TIRANA, Dec. 14 – Serbia has fresh evidence of the alleged trafficking of organs taken from Kosovo Serb prisoners in northern Albania during and after the 1998-1999 conflict, its war crimes prosecutor said on Sunday, according to AFP news agency.
“We have new proof that will first be presented to the Council of Europe’s envoy, Dick Marty, before being made public,” Vladimir Vukcevic told Beta news agency.
Vukcevic said his office had four new witnesses, but provided no further details.
“In this phase we are just proving that such a monstrous crime was committed, that there was human organ trafficking, but we are still far away from the perpetrators,” the prosecutor said.
Marty, rapporteur of the Council of Europe Parliamentary Assembly’s Committee on Legal Affairs and Human Rights, visited Serbia, Kosovo and Albania in August to investigate allegations that ethnic Albanian rebels killed up to 500 Kosovo Serbs in Albania in order to sell their organs abroad.

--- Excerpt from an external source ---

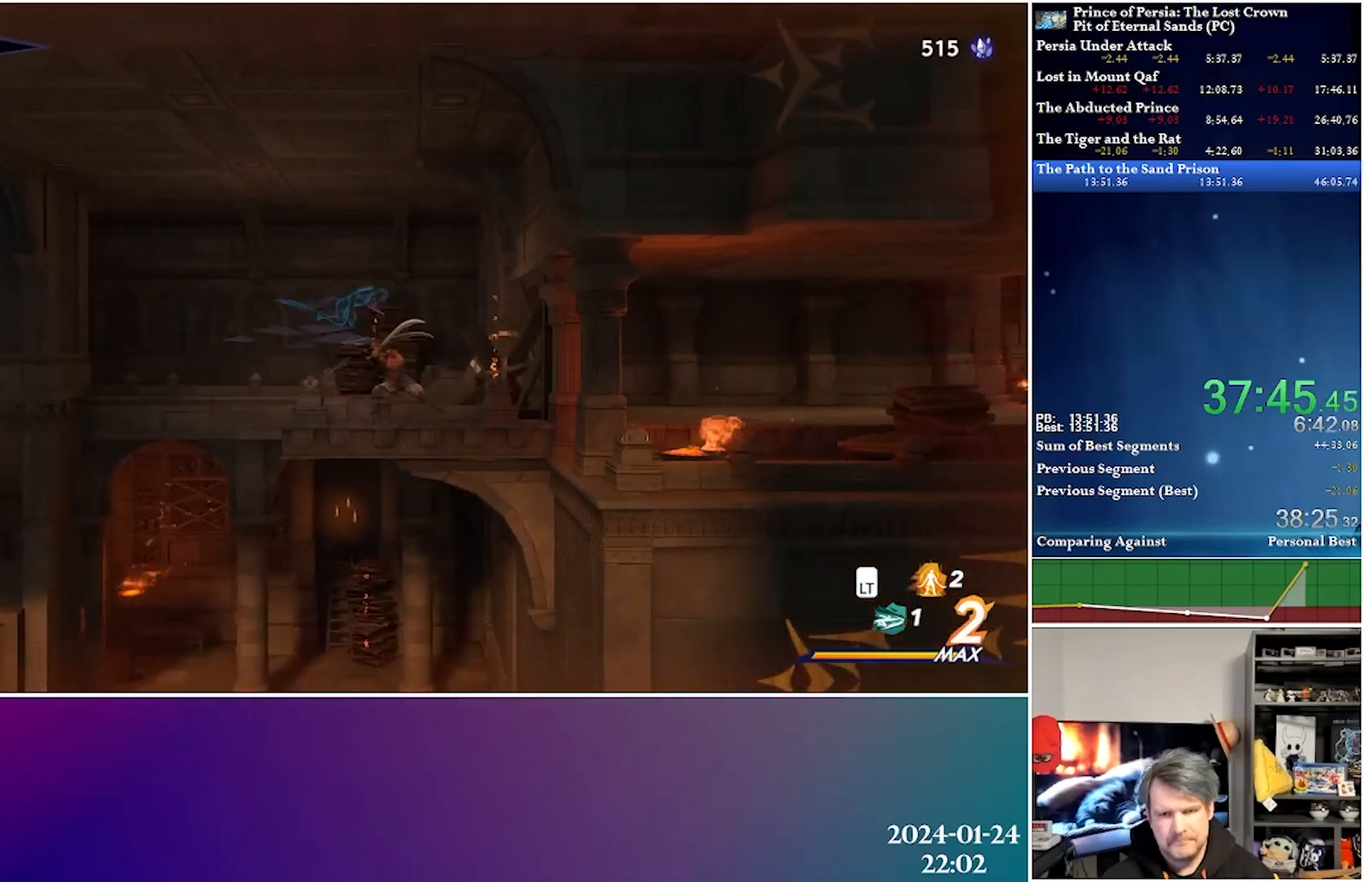
{"buttons": ["DPAD_RIGHT"], "left_stick": "center", "right_stick": "center", "events": [[100, "X", "down"], [183, "X", "up"]]}
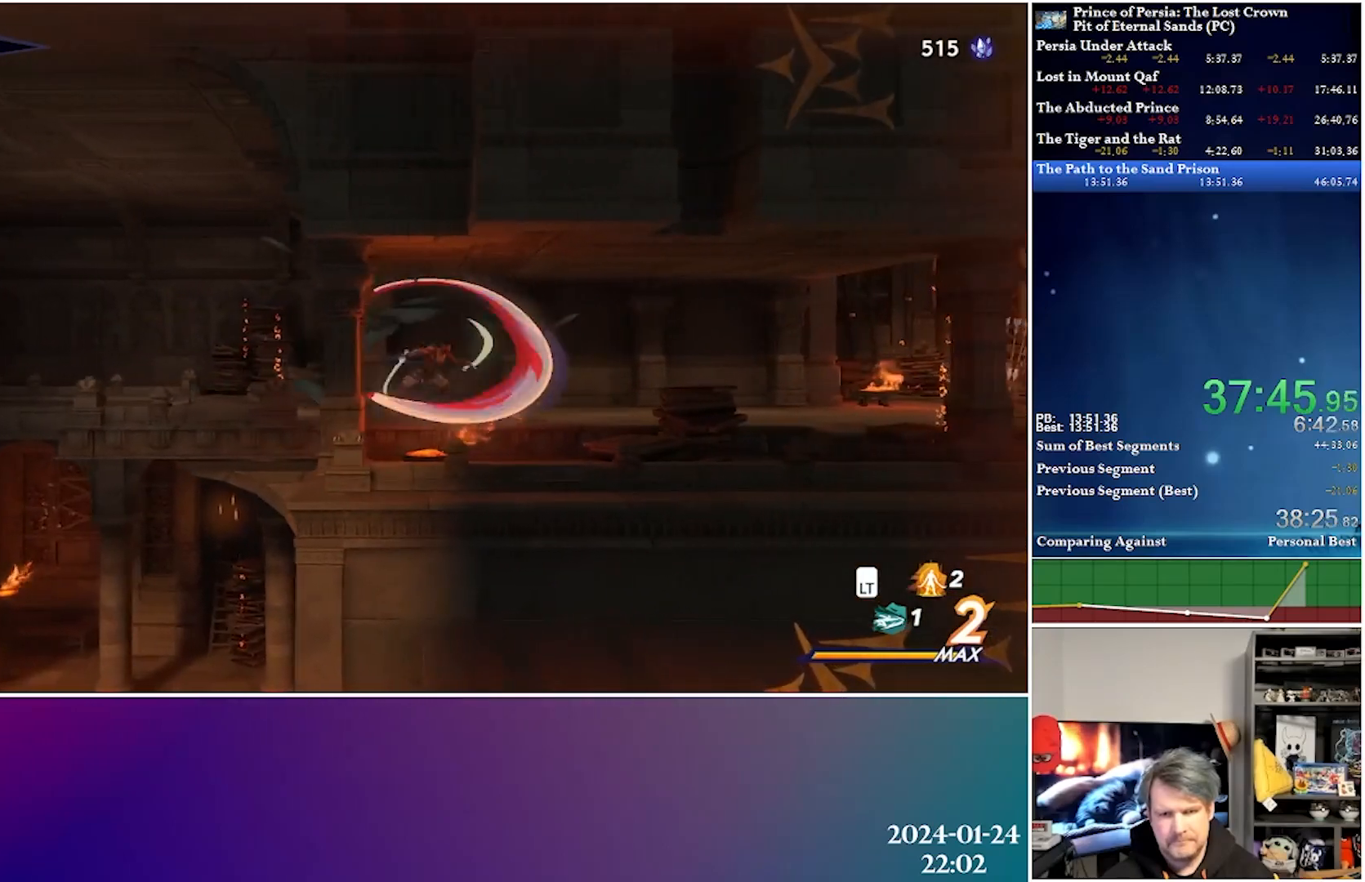
{"buttons": ["DPAD_RIGHT"], "left_stick": "center", "right_stick": "center", "events": [[100, "R2", "down"], [283, "R2", "up"]]}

Earlier this year Albania rejected a Serb request for a probe into the case on the basis of evidence and testimonies from more than 130 witnesses collected by Vukcevic.
Tirana says that it is up to the Council of Europe to decide or send prosecutors and not Serbia.
Albanians living in the place where it is alleged the traffic process started vehemently deny that and asked world institutions to go and check.
The claims first arose in the memoirs published last year by former UN chief war crimes prosecutor Carla Del Ponte, which prompted the Council of Europe to reopen the case briefly investigated by her office five years ago.
In her book, Del Ponte said organs were removed at a “yellow house” since identified as belonging to a family called Katuci.
The conflict between Kosovo guerrillas and forces loyal to late Yugoslav president Slobodan Milosevic left around 10 000 people dead, the majority ethnic Albanians from the breakaway southern Serbian province of Kosovo.
More than 1 900 missing are still unaccounted for in connection with the Kosovo conflict, including up to 500 Serbs and other non-Albanians.